Commuting is a waste of time. A delay in traffic or on a slow train makes us agitated, even if we don’t have an appointment to keep. As time-bound Westerners it is difficult when we enter new cultures to adapt to societies that minimise the importance of time and regard waiting as a normal and enjoyable aspect of life.
As clever, efficient modern people we have a right to travel, eat, study, marry, conceive children, have timely medical care, own property and fulfil our desires without waiting. Don’t we? Some even champion their newly permitted choice to die when it suits – without waiting.
Delayed gratification is an unpopular concept; it’s gone out of fashion.
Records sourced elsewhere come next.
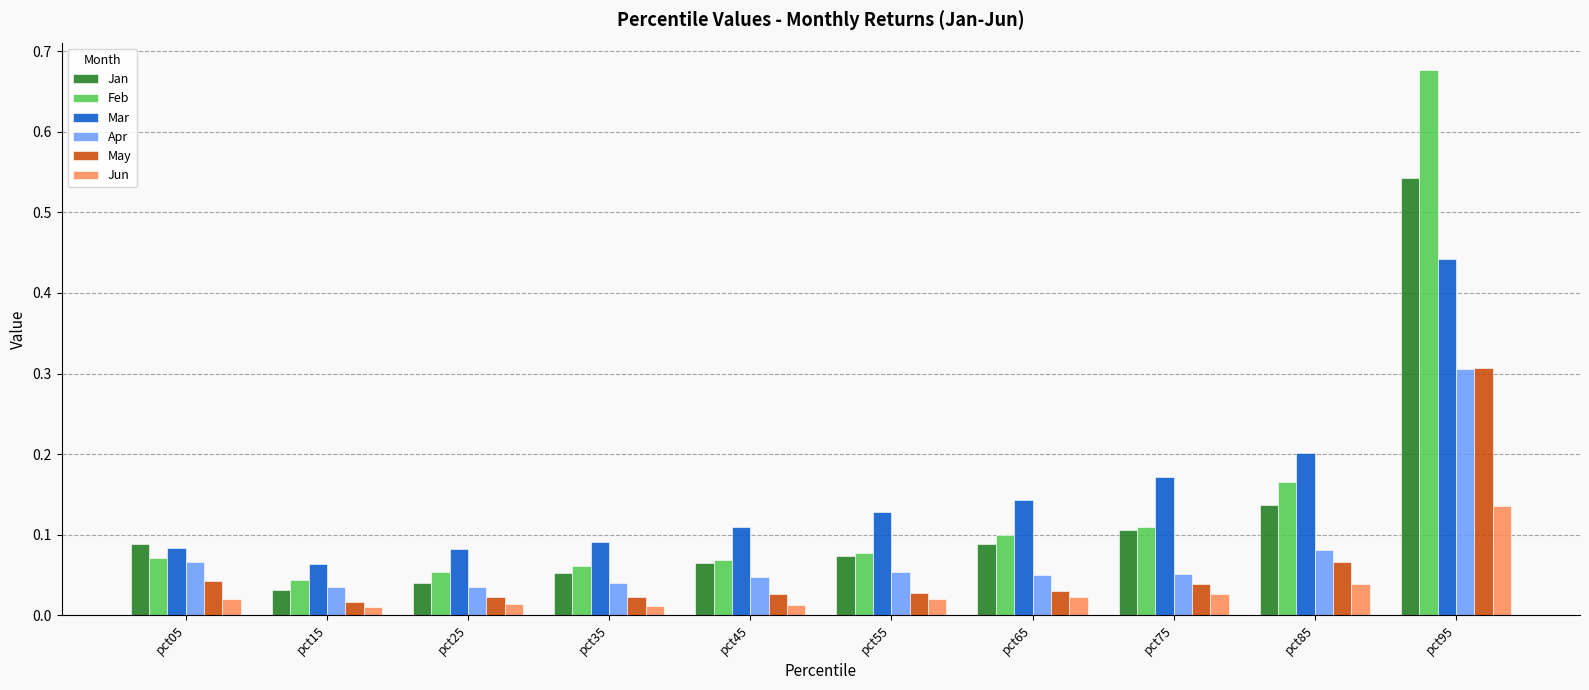

What is the sum of all Jun values?

0.3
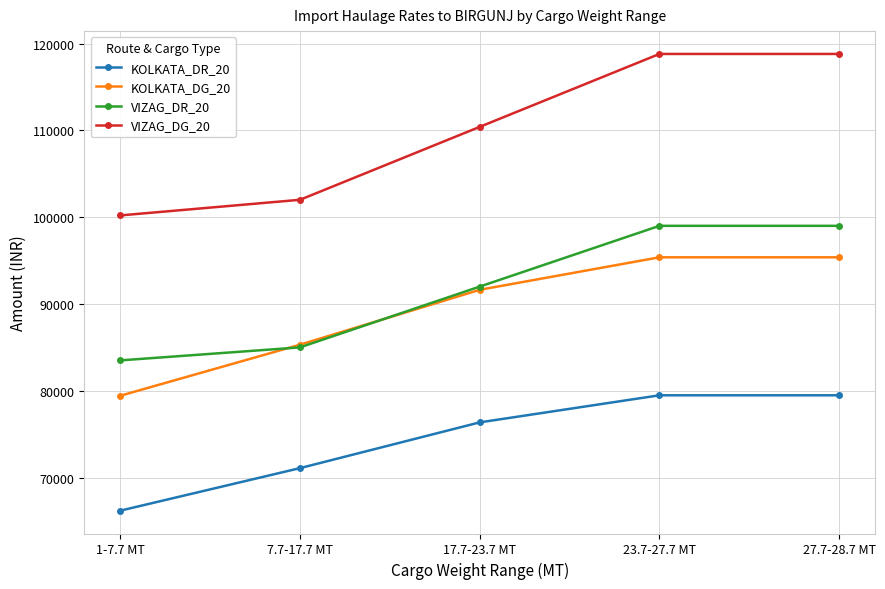

How many lines are shown in the chart?

4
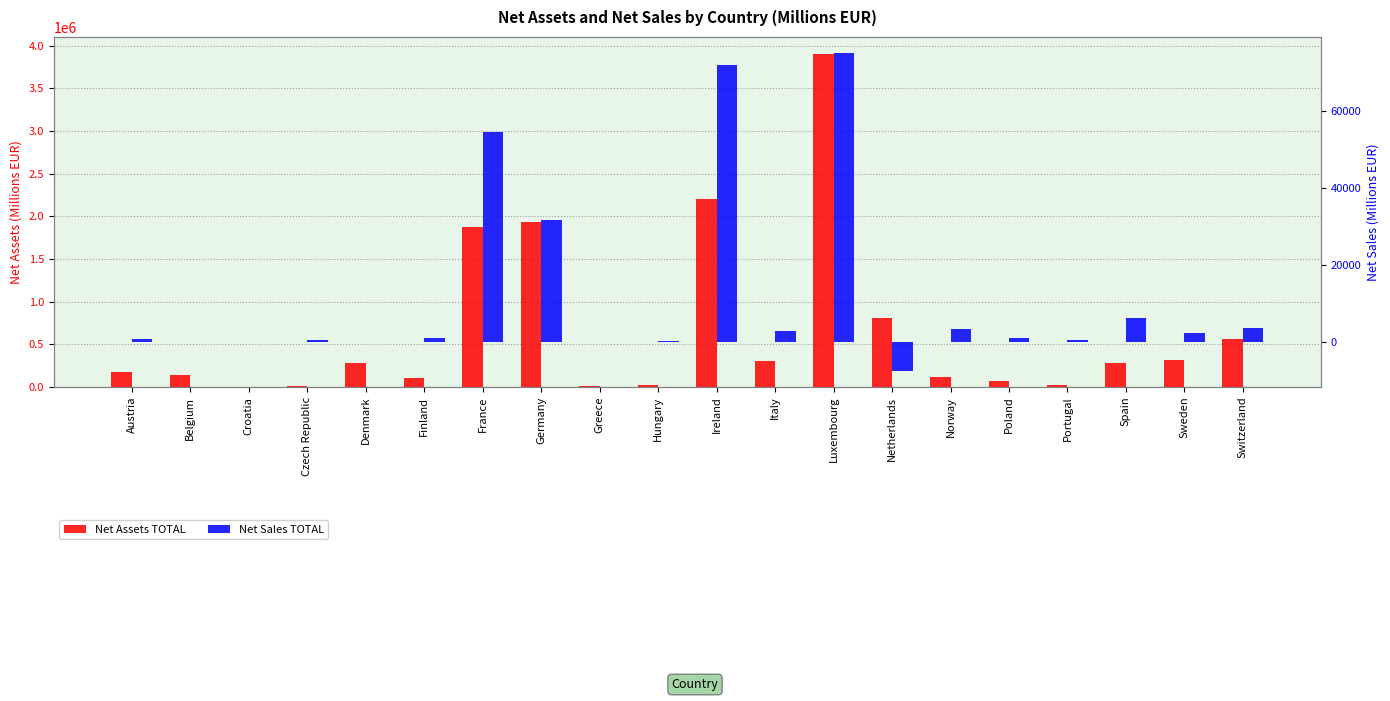

Reading left to right, transcribe all the data shown in this chart.

Net Assets TOTAL: Austria=176513.3	Belgium=135847.7	Croatia=2858.9	Czech Republic=9766.5	Denmark=281273.2	Finland=110000.8	France=1880168.0	Germany=1937710.8	Greece=7194.3	Hungary=19165.0	Ireland=2204913.0	Italy=302610.0	Luxembourg=3906027.0	Netherlands=809992.0	Norway=113385.1	Poland=64599.0	Portugal=22184.0	Spain=278482.0	Sweden=321781.8	Switzerland=561181.3
Net Sales TOTAL: Austria=602.0	Belgium=0.0	Croatia=-15.3	Czech Republic=386.1	Denmark=-82.3	Finland=972.2	France=54500.0	Germany=31559.5	Greece=1.5	Hungary=267.5	Ireland=71838.0	Italy=2747.2	Luxembourg=75016.0	Netherlands=-7660.0	Norway=3200.2	Poland=811.3	Portugal=318.4	Spain=6116.0	Sweden=2310.5	Switzerland=3529.7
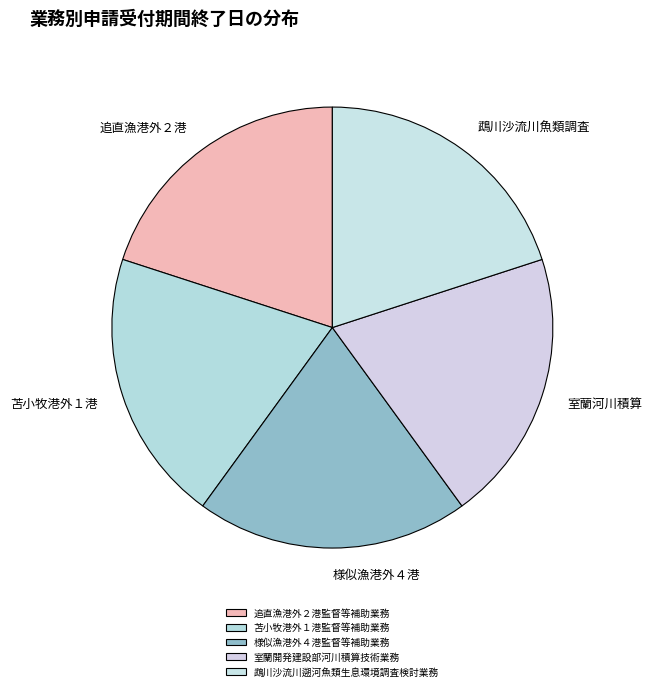

How many segments does this pie chart have?

5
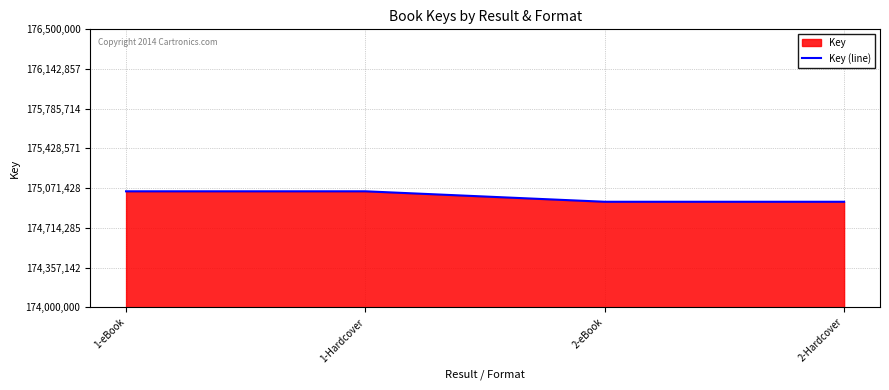

How many lines are shown in the chart?

1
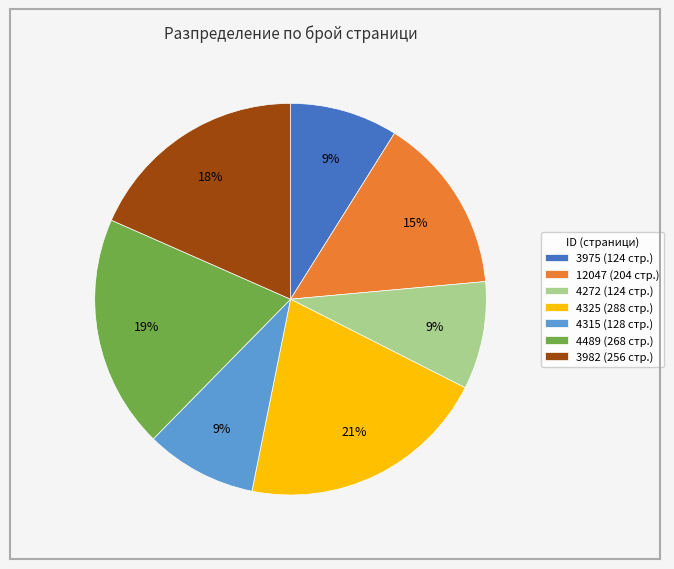

To the nearest percent, what portion does 4272 represent?

9%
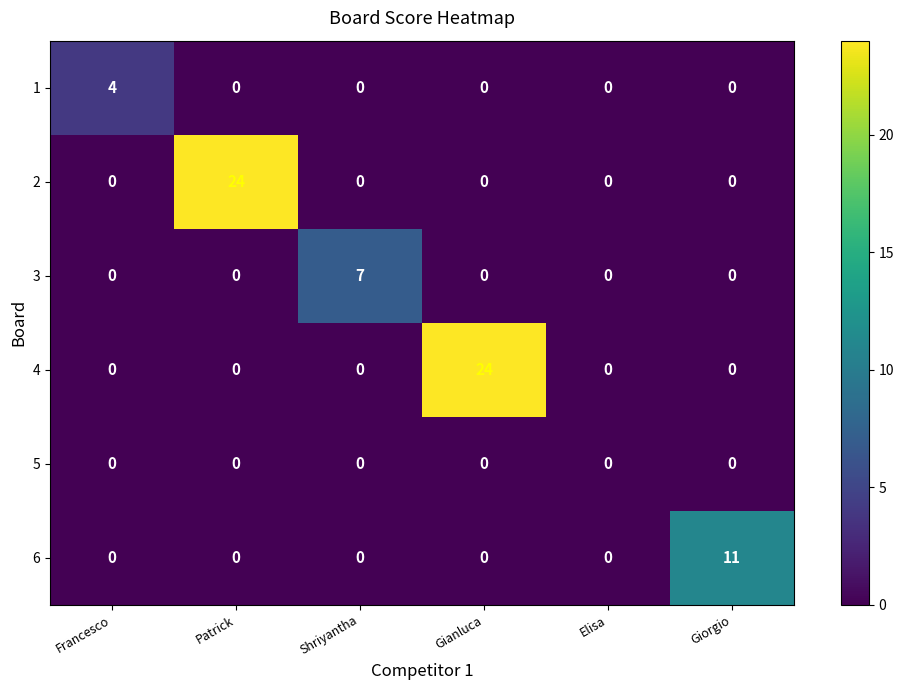

Which series changed the most between Elisa and Giorgio?

6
Let’s face it, often when we don’t like waiting it’s because we’re simply impatient.
“Let’s face it: often when we don’t like waiting it’s because we’re simply impatient.”
In the 1920s, the early days of SMBC, a young woman called Mabel Green studied part-time to prepare herself for long-term cross-cultural missionary work. During her studies she met Fred Roberts, a fellow student. Shortly before Fred left Australia with two other SMBC graduates, for pioneering gospel work on the Amazon mission field in Brazil with WEC, Mabel and Fred became engaged. They knew it would be a long wait until their wedding.
And it was. It was four years, until Mabel, by then accepted in her own right as a WEC missionary, arrived in Brazil. She had put those four long years of expectant waiting to excellent use: working to raise her necessary financial resources; business college training; a short course in nursing and midwifery; volunteering with the Salvation Army and the Band of Hope ministry to underprivileged Sydney children; ministry to youth through the Christian Endeavour movement; and finally, WEC mission orientation.
Underneath all these things, Mabel intentionally utilised her time to establish deep habits of prayer, Bible study, personal holiness, and compassionate care for needy people. She learnt Portuguese to enable herself to bring physical care and the gospel of hope to the oppressed, marginalised and cruelly mistreated women of Amazonian Indian tribes.
After four testing years apart, Mabel and Fred were joyfully reunited in Brazil and married in May, 1929. They proceeded to their mission station by river steamer, then a gruelling 17-day canoe trip through the jungle of the Amazonian Basin. The well-equipped Mabel took up her missionary role, serving her Lord Jesus with love and delight. Six months later, unable to be transported to medical care, she died of multiple infections.